“Abbiamo il nostro sogno e il nostro proprio compito. Noi siamo con l’Europa, ma non dell’Europa. Siamo collegati, ma non mescolati. Siamo interessati e associati ma non assorbiti”. Sembrano riecheggiare così le parole pronunciate da Winston Churchill nel lontano 1930 mentre Boris Johnson, uno dei suoi più grandi estimatori, ottiene con 364 seggi la tanto agognata maggioranza assoluta.

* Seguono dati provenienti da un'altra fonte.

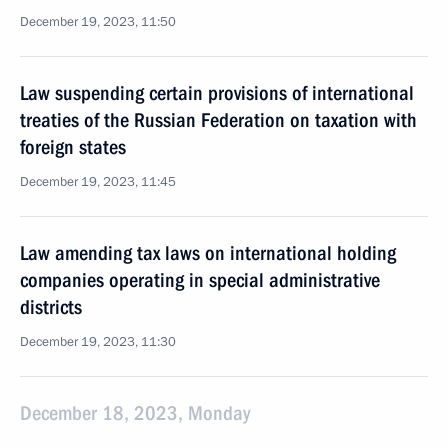
December 19, 2023, 11:50
Law suspending certain provisions of international
treaties of the Russian Federation on taxation with
foreign states
December 19, 2023, 11:45
Law amending tax laws on international holding
companies operating in special administrative
districts
December 19, 2023, 11:30
December 18, 2023, Monday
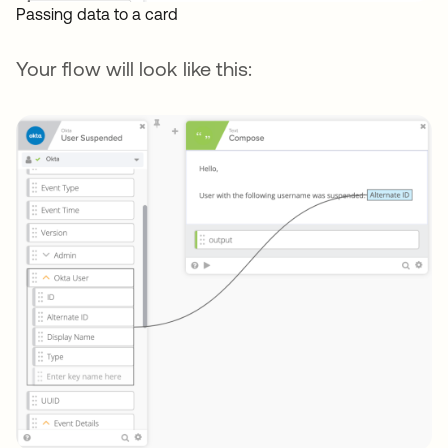
Passing data to a card
Your flow will look like this:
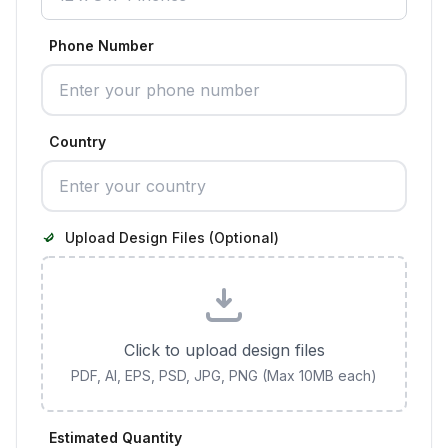
Phone Number
Country
Upload Design Files (Optional)
Click to upload design files
PDF, AI, EPS, PSD, JPG, PNG (Max 10MB each)
Estimated Quantity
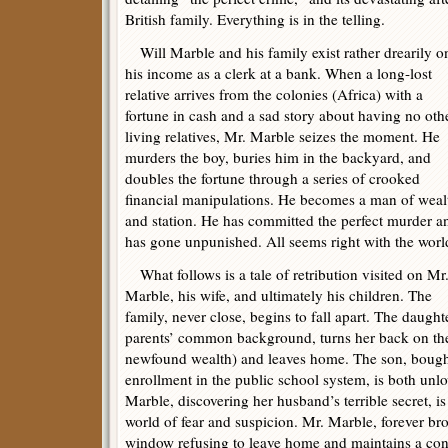
British family. Everything is in the telling.
Will Marble and his family exist rather drearily o
his income as a clerk at a bank. When a long-lost
relative arrives from the colonies (Africa) with a
fortune in cash and a sad story about having no oth
living relatives, Mr. Marble seizes the moment. He
murders the boy, buries him in the backyard, and
doubles the fortune through a series of crooked
financial manipulations. He becomes a man of weal
and station. He has committed the perfect murder a
has gone unpunished. All seems right with the worl
What follows is a tale of retribution visited on Mr
Marble, his wife, and ultimately his children. The
family, never close, begins to fall apart. The daugh
parents’ common background, turns her back on the 
newfound wealth) and leaves home. The son, bought
enrollment in the public school system, is both unl
Marble, discovering her husband’s terrible secret, i
world of fear and suspicion. Mr. Marble, forever br
window refusing to leave home and maintains a con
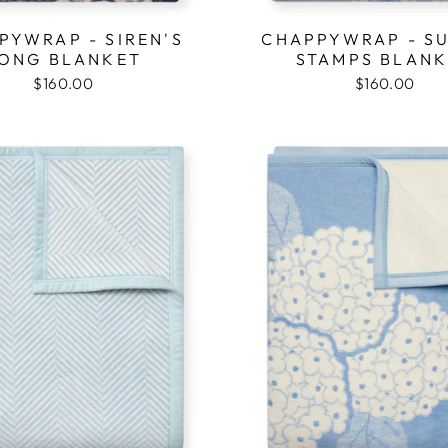
PYWRAP - SIREN'S
CHAPPYWRAP - S
ONG BLANKET
STAMPS BLAN
$160.00
$160.00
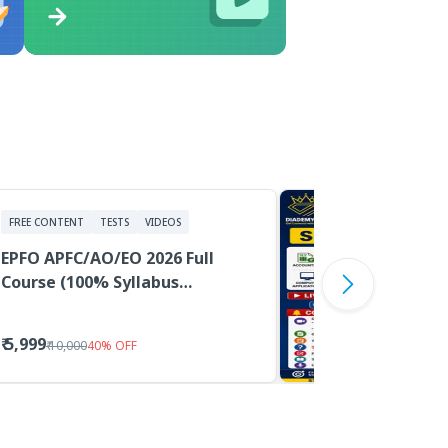
FREE CONTENT
TESTS
VIDEOS
EPFO APFC/AO/EO 2026 Full
Course (100% Syllabus
Coverage, Classes, PDF
Material, Tests)
₹ 5,999
₹ 10,000
40
%
OFF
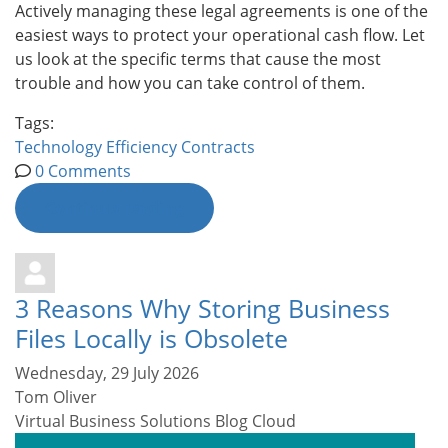
Actively managing these legal agreements is one of the
easiest ways to protect your operational cash flow. Let
us look at the specific terms that cause the most
trouble and how you can take control of them.
Tags:
Technology
Efficiency
Contracts
0 Comments
Continue reading
3 Reasons Why Storing Business
Files Locally is Obsolete
Wednesday, 29 July 2026
Tom Oliver
Virtual Business Solutions Blog
Cloud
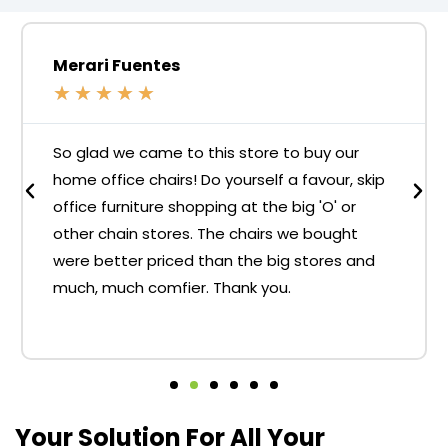
Merari Fuentes
★
★
★
★
★
So glad we came to this store to buy our
home office chairs! Do yourself a favour, skip
office furniture shopping at the big 'O' or
other chain stores. The chairs we bought
were better priced than the big stores and
much, much comfier. Thank you.
Your Solution For All Your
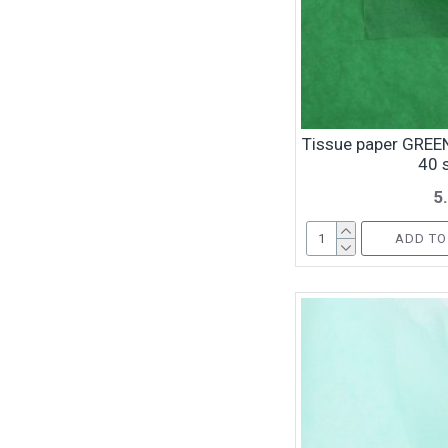
Tissue paper GREEN
40 
5
ADD TO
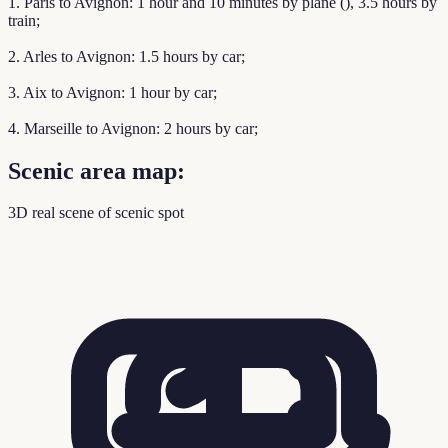
1. Paris to Avignon: 1 hour and 10 minutes by plane (), 3.5 hours by
train;
2. Arles to Avignon: 1.5 hours by car;
3. Aix to Avignon: 1 hour by car;
4. Marseille to Avignon: 2 hours by car;
Scenic area map:
3D real scene of scenic spot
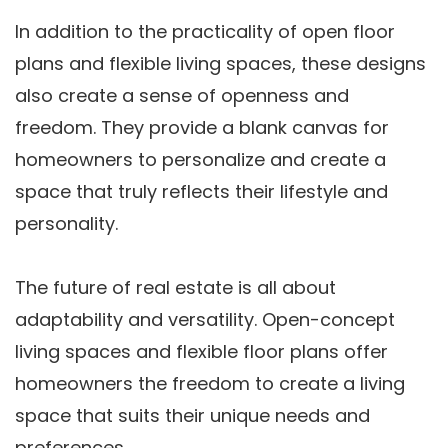
In addition to the practicality of open floor
plans and flexible living spaces, these designs
also create a sense of openness and
freedom. They provide a blank canvas for
homeowners to personalize and create a
space that truly reflects their lifestyle and
personality.
The future of real estate is all about
adaptability and versatility. Open-concept
living spaces and flexible floor plans offer
homeowners the freedom to create a living
space that suits their unique needs and
preferences.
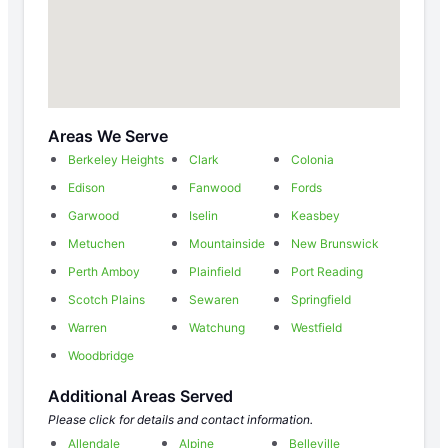
Areas We Serve
Berkeley Heights
Clark
Colonia
Edison
Fanwood
Fords
Garwood
Iselin
Keasbey
Metuchen
Mountainside
New Brunswick
Perth Amboy
Plainfield
Port Reading
Scotch Plains
Sewaren
Springfield
Warren
Watchung
Westfield
Woodbridge
Additional Areas Served
Please click for details and contact information.
Allendale
Alpine
Belleville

Il red wall laburista è stato abbattuto, Jeremy Corbyn ha perso ben 42 seggi rispetto alla legislazione precedente. Una vera e propria débâcle per il leader laburista, il cui partito ha ottenuto il peggior risultato dal 1935. Sono venute meno alcune roccaforti del Nord come Workington e Darlington, seggi tradizionalmente laburisti, in cui Corbyn ha perso rispettivamente 11,9 e 10,1 punti percentuale rispetto alle elezioni precedenti. Anche la Blyth Valley, indipendente o laburista dal 1950, non è più rossa.
Iò Labour Party ha perso, qui, ben 15 punti: cinque sono andati al Partito Conservatore, che ha fatto suo il seggio, e ben otto al Brexit Party di Farage. La vittoria di Johnson era stata vaticinata nei giorni passati, ma non si credeva che avrebbe ottenuto un tale successo. Come ha titolato il The Sun per il labour è stato un vero e proprio Nightmare before Christmas che sarà difficile dimenticare.
La campagna elettorale di Corbyn impostata su un programma radicale di nazionalizzazione dei servizi pubblici e di ampi investimenti statali non ha convinto, come avrebbe dovuto, gli elettori. Mentre il mantra di BoJo “Let’s get Brexit done” è uscito vincitore dalle urne. Bisogna tener presente che queste elezioni sono state considerate, da gran parte dell’elettorato inglese, come un secondo Referendum.
E che soltanto Johnson ha espresso in maniera chiara la sua posizione sulla Brexit, ovvero rispetto della volontà popolare e uscita in breve tempo dall’Unione Europea. Corbyn, invece, ha mantenuto sempre un atteggiamento ambiguo. La proposta laburista di ottenere un nuovo accordo per poi inserirlo in un secondo Referendum insieme all’opzione di rimanere nell’UE non è stata premiata dall’elettorato. Così come non è stata premiata Bo Swinson, paladina antibrexit che, dopo aver perso il proprio seggio nel Dunbartonshire orientale, si è dimessa da leader del partito Liber Democratico.
L’unico partito contrario alla Brexit che riesce ad avanzare è quello Indipendentista scozzese, che ottiene ben 48 seggi su 59 disponibili. La leader Nicola Sturgeon ha dichiarato che Boris Johnson non ha altra scelta che concedere alla Scozia un secondo Referendum sull’Indipendenza. Una proposta che BoJo difficilmente accetterà dato che durante tutta la campagna elettorale ha promesso di evitare una uscita della Scozia dal Regno Unito.
Per il momento Johnson può godersi la sua vittoria: il Regno Unito saluterà l’Unione Europea entro il 31 Gennaio 2020, data in cui il Primo Ministro avvierà le trattative per definire i rapporti futuri con l’Unione. Il percorso non si è ancora concluso e il destino che attende la terra di Sua Maestà è ancora incerto. Come sosteneva Dean Acheson, segretario di Stato americano nel 1962: “La Gran Bretagna ha perso un impero e non ha ancora trovato un ruolo”. Mai come ora queste parole risuonano vere.